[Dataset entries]
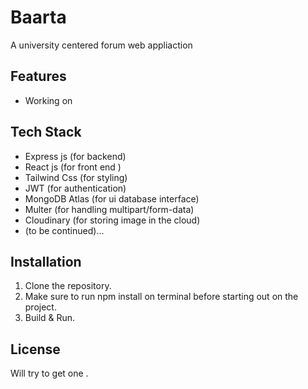 # Baarta
A university centered forum web appliaction 

## Features
- Working on

## Tech Stack
- Express js (for backend)
- React js (for front end ) 
- Tailwind Css (for styling)
- JWT (for authentication)
- MongoDB Atlas (for ui database interface)
- Multer (for handling multipart/form-data)
- Cloudinary (for storing image in the cloud)
- (to be continued)...

## Installation
1. Clone the repository.
2. Make sure to run npm install on terminal before starting out on the project.
3. Build & Run.

## License
Will try to get one .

WORK TO COMPLETE =>
Format the part of the listing that runs from its start through the line containing "- (to be continued)...", both ends included, as a Markdown table with the columns Row and Line text, leaving out blank lines. Omit the pictures from the answer.

TASK SOLUTION =>
| Row | Line text |
|---|---|
| 1 |  # Baarta |
| 2 | A university centered forum web appliaction  |
| 3 | ## Features |
| 4 | - Working on |
| 5 | ## Tech Stack |
| 6 | - Express js (for backend) |
| 7 | - React js (for front end )  |
| 8 | - Tailwind Css (for styling) |
| 9 | - JWT (for authentication) |
| 10 | - MongoDB Atlas (for ui database interface) |
| 11 | - Multer (for handling multipart/form-data) |
| 12 | - Cloudinary (for storing image in the cloud) |
| 13 | - (to be continued)... |